You sound perfectly normal to me. I believe that most people have some insecurities that they don't let on about or avoid bringing up.

Stop thinking, and start living :)

I often wonder if it's an issue of intellect, life would be so simple if I were an idiot. I supposedly have a very high IQ compared to the average person, I didn't realise it would taunt and torture me so.

:/
 
See I'm not like that in social circles, I'm often at the centre because of my quick wit and graces.

I do enjoy books but struggle for time. I'm reading four at the minute... perhaps I should just stick to one.
 
Welcome to the club.

Oddly I know exactly how you feel, I've felt pretty much like that for around 6 years, not "depressed" as such just unhappy all the time, it's gotton to a point now where I have to force myself to be enthusiastic and happy for other peoples sake.

It's not very nice.

I'm in an almost identical position and if I'm not the happy, bubbly person that some people think I should be then I'm doing it wrong. I'm just not that type of person but I can't be 'me' around them...

Not very nice, no.
 
One thing I've come to understand in life is that happiness isn't a given thing. It requires effort and a desire to live out the important things in life not through intellect but through your heart.
 
Or I sit at work day dreaming about jacking it all in and going travelling and discovering things and going to places that fascinate me, chasing foreign girls and living on the edge of an adventurous and spontaneous lifestyle ...

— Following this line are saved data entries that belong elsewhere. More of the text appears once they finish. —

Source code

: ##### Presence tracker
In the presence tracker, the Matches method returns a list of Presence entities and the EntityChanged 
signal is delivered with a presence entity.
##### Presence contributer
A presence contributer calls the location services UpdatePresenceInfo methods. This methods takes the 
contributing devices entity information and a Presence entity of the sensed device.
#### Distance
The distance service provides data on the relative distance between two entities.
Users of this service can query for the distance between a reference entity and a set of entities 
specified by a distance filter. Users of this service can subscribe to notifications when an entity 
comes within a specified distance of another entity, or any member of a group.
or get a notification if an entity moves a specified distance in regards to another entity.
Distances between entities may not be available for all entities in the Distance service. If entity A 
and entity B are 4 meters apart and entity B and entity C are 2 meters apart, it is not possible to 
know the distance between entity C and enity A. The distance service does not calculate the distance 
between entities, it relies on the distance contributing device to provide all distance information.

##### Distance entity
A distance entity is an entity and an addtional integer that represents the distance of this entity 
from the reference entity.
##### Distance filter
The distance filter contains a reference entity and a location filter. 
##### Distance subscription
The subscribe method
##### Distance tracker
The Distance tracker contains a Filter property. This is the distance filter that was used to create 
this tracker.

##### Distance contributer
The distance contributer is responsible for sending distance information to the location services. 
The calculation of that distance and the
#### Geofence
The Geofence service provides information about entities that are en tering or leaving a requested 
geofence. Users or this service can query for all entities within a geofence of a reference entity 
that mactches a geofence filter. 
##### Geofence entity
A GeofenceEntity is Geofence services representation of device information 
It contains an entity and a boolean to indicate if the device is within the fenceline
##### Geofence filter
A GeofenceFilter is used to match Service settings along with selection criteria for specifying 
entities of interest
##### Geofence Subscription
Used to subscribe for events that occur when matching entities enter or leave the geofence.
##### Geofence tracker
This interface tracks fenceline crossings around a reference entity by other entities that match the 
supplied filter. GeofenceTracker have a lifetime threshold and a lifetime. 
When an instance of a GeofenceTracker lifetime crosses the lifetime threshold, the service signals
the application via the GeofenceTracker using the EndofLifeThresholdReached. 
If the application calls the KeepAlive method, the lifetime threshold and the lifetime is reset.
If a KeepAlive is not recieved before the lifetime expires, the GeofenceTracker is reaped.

i did that in 2006. it's great for a while but then you start to want the routine and mundane life back (i did anyway) because it's actually a very honest, direct and commendable life and there's only so far you can push your luck, right?

to the OP. i know a few people who you would think were the most confident, flamboyant and outgoing people you'd ever meet on a saturday night. this is usually alcohol fuelled; meet them on a monday to see the real story and you'll realise that it's all just a front and really they're as confident as .... i dunno, someone with no confidence.
 
I can be hard work, quick, crass, cold and overbearing.

I can also be your best friend and empathetic to the core.

The difference between the persona and the person are incredible.

I think we're all capable of being a certain way. Such as you've just explained but certain people such as I and yourself and others on here feel it more often than others. Such as overthinking and fronting happiness.

Now how would you go about sorting it? Well just have to pinpoint what is making you feel this way, currently it's college for me and I know that plus certain things from my past but you get over that.
 
Am I wrong?

Yes, you are. Different people have different problems that may or may not be linked to your intellect. Regardless, how you deal with those problems is a different matter entirely - I know some incredibly intelligent people that are not phased by anything, and no, it isn't a front.

One thing I've come to understand in life is that happiness isn't a given thing. It requires effort and a desire to live out the important things in life not through intellect but through your heart.

Slightly cheesy, but I completely agree.
 
One thing I've come to understand in life is that happiness isn't a given thing. It requires effort and a desire to live out the important things in life not through intellect but through your heart.

Which sounds very simple in writing, but in reality it really isn't.
 
Drink a bottle of cough syrup and a shot of vodka every day

[/House]

No seriously, don't do this :p
 
I'm in an almost identical position and if I'm not the happy, bubbly person that some people think I should be then I'm doing it wrong. I'm just not that type of person but I can't be 'me' around them...

Not very nice, no.

Yes! My god, if the people you're around day by day won't let you be yourself then (assuming they're friends) they're not friends. If I have a strong opinion on a matter I get told I'm easily wound up or I say something of a higher intellect I get underminded. It's so frustrating!